The defendant's appeal is dismissed.

Reasons

1. Summary of grounds for appeal;

A. In a case where a person with a container is installed by mistake of facts or misapprehension of legal principles, it does not fall under a river area, and the defendant is the owner, and thus there is no need to obtain permission for occupation and use, and Article 4 (2) of the River Act, which provides that he cannot exercise his private right to the land constituting the river and other river facilities, is unconstitutional, and the provision of a container does not fall under the construction of a new structure,

B. The sentence (one million won of fine) imposed by the court below on the defendant is too unreasonable.

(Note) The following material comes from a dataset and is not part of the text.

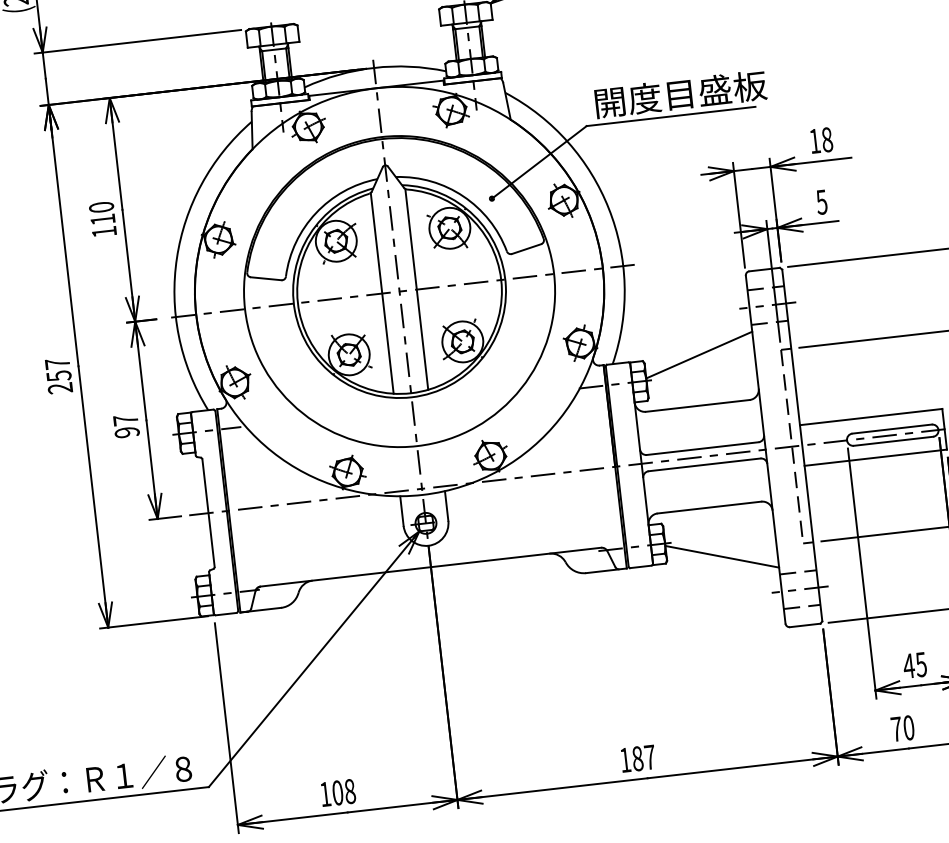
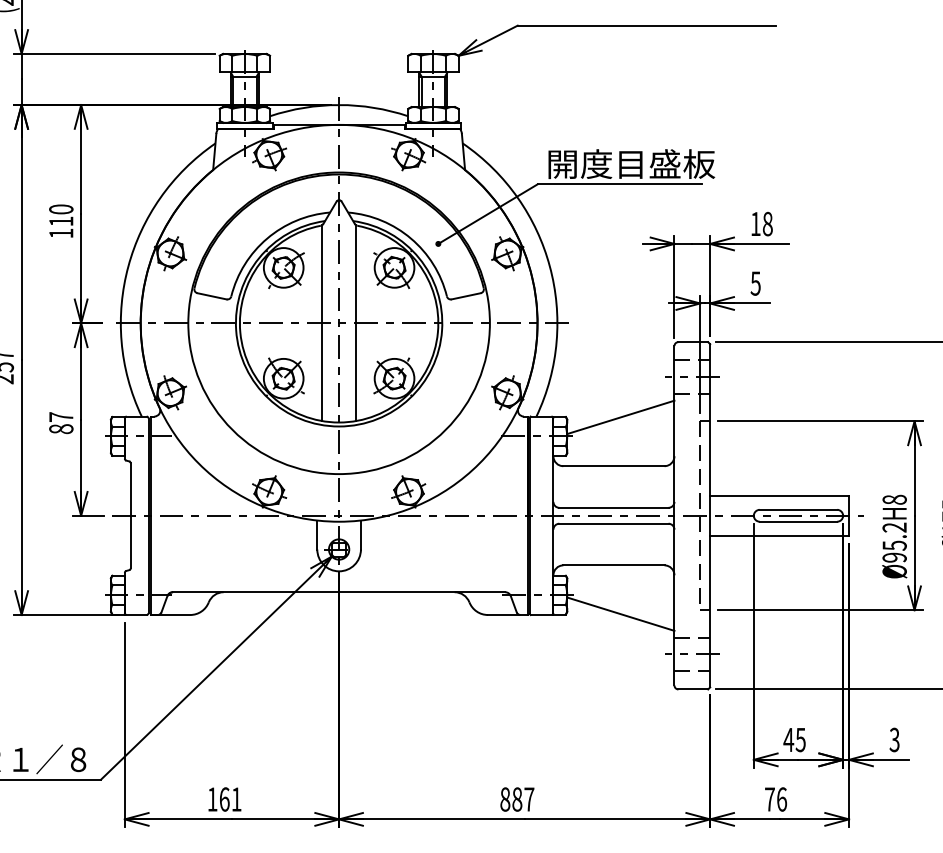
text: (127, 432) -> (61, 429), 97 -> 87
text: (909, 727) -> (782, 799), 70 -> 76
text: (625, 760) -> (505, 799), 187 -> 887
text: (343, 792) -> (230, 799), 108 -> 161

2. Determination on the grounds for appeal

A. 1) The judgment of the court below on the assertion of mistake of facts or misapprehension of legal principles also asserted the same purport as this part of the appeal, and the court below rejected the above argument in detail in the item of "judgment on the defendant's and defense counsel's assertion". 2) According to Article 2 (1) and (2) of the River Act as to whether the land on which the defendant installed a container (hereinafter "the land in this case") falls under the river area, the river area and river facilities under the same Act include the river area designated as a national river or a local river, and the river area here includes the river area and river facilities. The river area is determined as the river area by the river management agency pursuant to Article 10 of the same Act. The records show that the head of the Daejeon Regional Construction and Management Office delegated by the Minister of Land, Transport and Maritime Affairs as delegated by the Minister of Land, Transport and Maritime Affairs (D) decided on December 31, 2009 that the land in this case included the river area in the river area of Gap which is a national river.

Therefore, the land of this case is not a river area.